PORTLAND, Ore. — A shocking utility bill has a Portland couple outraged and confused. 

The Wallens were slapped with a $5,000 water bill early last year. According to their Portland Water Bureau bill, the Wallens used 270,000 gallons of water in a quarter, which is just a few months.

But they feel it's a mistake.

“I didn't do anything wrong,” Michael Wallen told KGW.

The Wallens were horrified to find an exorbitant invoice in their inbox last February.

“It was $5,454.45 in February. Then they supposedly waived half,” Michael said.

They subsequently shut the water off at the property a month or so later, and moved back to the house they’ve owned since 2011 and were renting out.

The next bill they received was in May for about $3,800. 

Fast forward to a year later; just the other day a letter came in the mail from the water bureau, explaining they were meshing the Wallens’ two accounts into one and charging them nearly $5,000.

“They were still charging me every quarter even though I said please shut off the water,” Michael said. “It infuriates me.”

The couple said they were told if they don't pay something their water will be shut off June 21.

Michael said he can't afford that while living on a fixed disability income. In his and his wife's eyes, the Portland Water Bureau messed up.

"[I told them] you're completely wrong about drawing 270,000 gallons of water that quarter," he said. "I dispute this, you're never going to see a dime of this money. I can't afford it anyway.”

But the Water Bureau said it wasn't a mistake. The Wallens had a leaky toilet, one they couldn't pay to fix right away.

"Ninety days non-stop without me noticing anything other than ‘sss’: the sound your toilet makes when it's not finished filling," Michael said. "They read the meter after we repaired the toilet and shut off flow just to be sure. And they said now the meter is not drawing any water, so it must have been the toilet."

KGW's Morgan Romero called around to local plumbers who say 3,000 gallons of water a day is a massive leak.

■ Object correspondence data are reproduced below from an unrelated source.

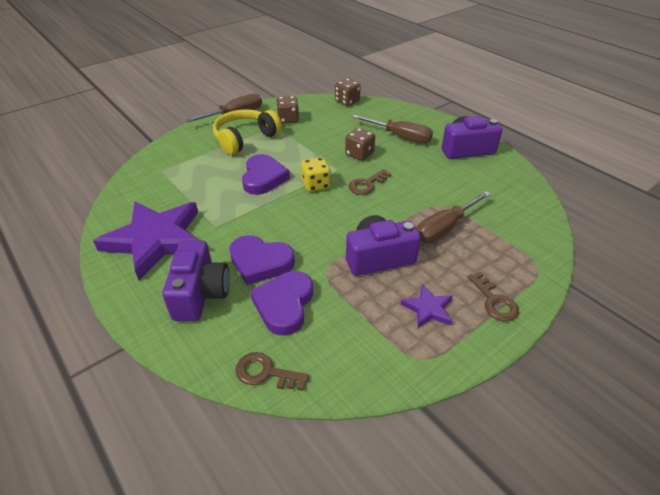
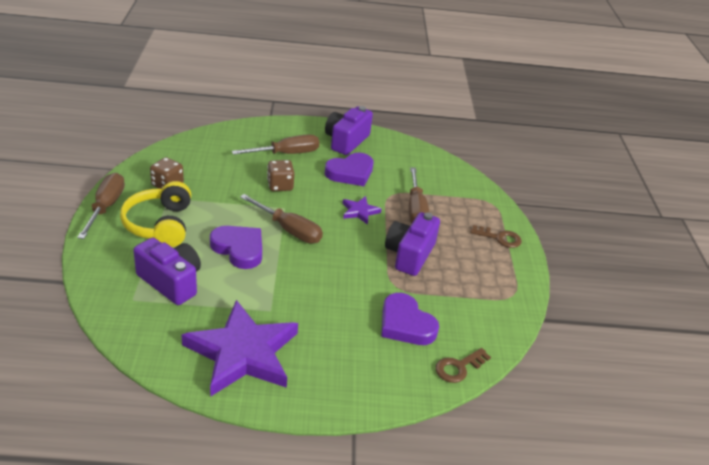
camera: 55 degrees left, 5 degrees down
(200, 294) = (345, 360): purple camera -> purple camera (171, 282)
(260, 262) = (346, 310): purple heart -> purple heart (350, 173)
(316, 185) = (289, 230): yellow dice -> brown screwdriver
(347, 101) = (192, 141): brown dice -> none
(367, 184) = (323, 207): brown key -> none
(428, 308) = (478, 266): purple star -> purple star (359, 211)

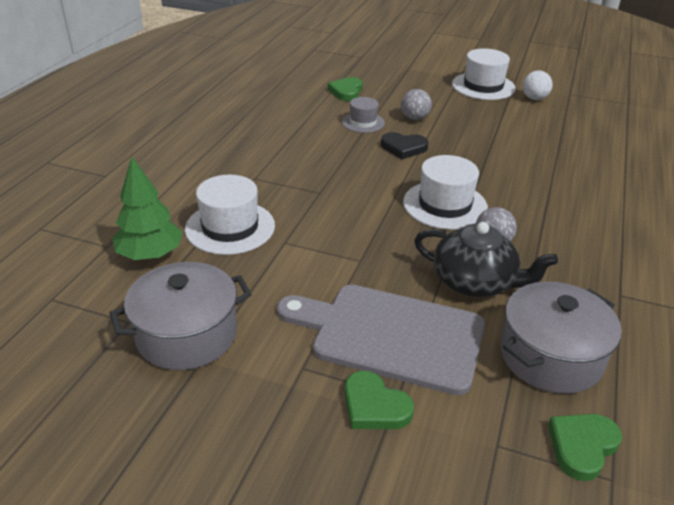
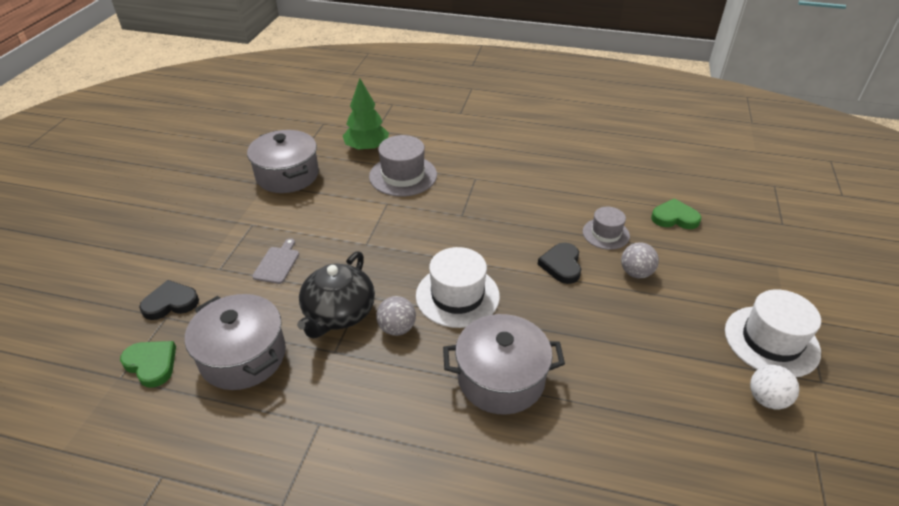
camera: 85 degrees right, 5 degrees up
(230, 227) = (403, 175): white hat -> grey hat
(374, 406) = (213, 258): green heart -> none
(390, 335) = (277, 263): grey cutting board -> grey cutting board, size x0.40
(469, 444) = (170, 303): none -> black heart
(541, 192) = (501, 378): none -> grey pot

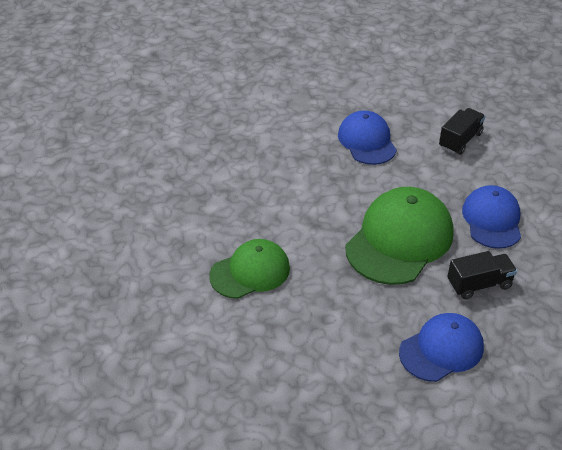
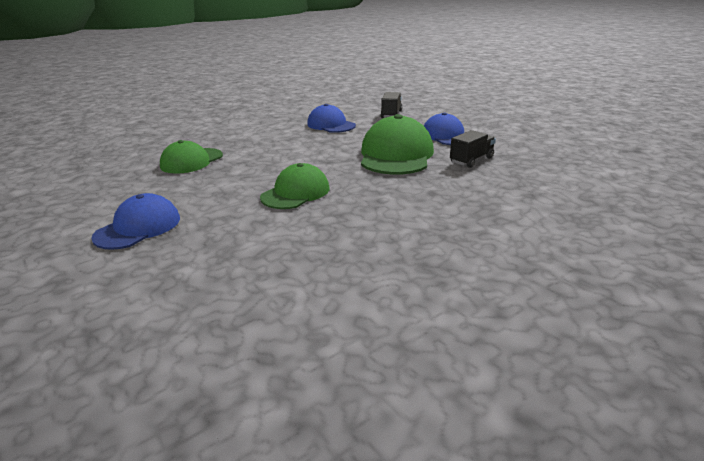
camera: 25 degrees left, 15 degrees down
(176, 169) = (192, 161): none -> green cap
(441, 349) = (483, 192): blue cap -> blue cap (138, 227)

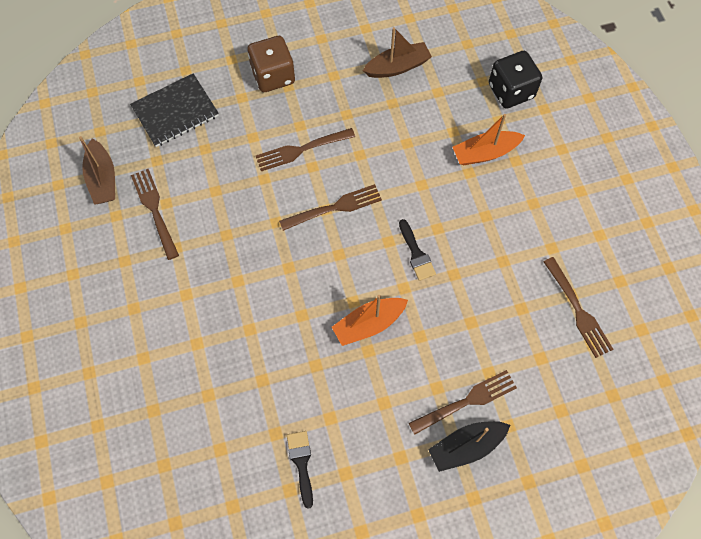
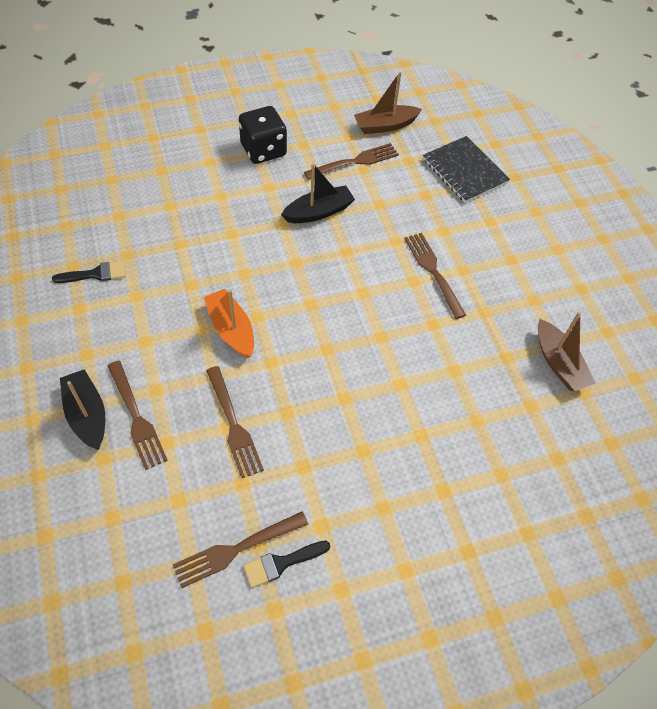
camera: 85 degrees right, 10 degrees down
(224, 246) = (318, 212): none -> black boat
(273, 76) = (522, 246): brown dice -> none
(334, 208) = (365, 300): brown fork -> brown fork (233, 424)
(416, 254) = (311, 375): black brush -> black brush (281, 563)
(485, 153) = (450, 455): orange boat -> none
(511, 91) = (548, 492): black dice -> black dice (263, 150)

But it’s not impossible or improbable. They say that's why people need to get any leaks fixed right away - if they can afford to.

The water bureau docked the Wallens' bill and offered a payment plan. But for the Wallens, the cost is still too high.

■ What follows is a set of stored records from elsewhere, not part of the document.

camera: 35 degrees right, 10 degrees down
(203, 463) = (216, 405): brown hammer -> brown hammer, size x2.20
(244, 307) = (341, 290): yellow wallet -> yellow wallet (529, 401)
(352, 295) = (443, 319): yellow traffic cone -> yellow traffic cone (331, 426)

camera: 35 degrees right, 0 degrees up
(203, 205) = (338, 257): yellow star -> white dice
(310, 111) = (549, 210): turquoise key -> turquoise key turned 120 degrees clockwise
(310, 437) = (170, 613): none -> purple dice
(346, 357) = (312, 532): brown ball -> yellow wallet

“I'm living on $874 a month. I cannot – even on a payment plan – just no,” he added. “What they're demanding does not leave room for food and electricity.”

The water bureau is working with Michael and told KGW they'll work with people in tricky financial situations so they can afford to pay their bills. The bureau provides leak adjustments, financial assistance, and payment arrangements. They also offer crisis vouchers.

But, again, the Wallens said the deductions still are not enough for low-income people. 

By sharing their story, they want to make everyone in Portland, particularly low-income individuals, aware of what happened to them, so people know this is possible.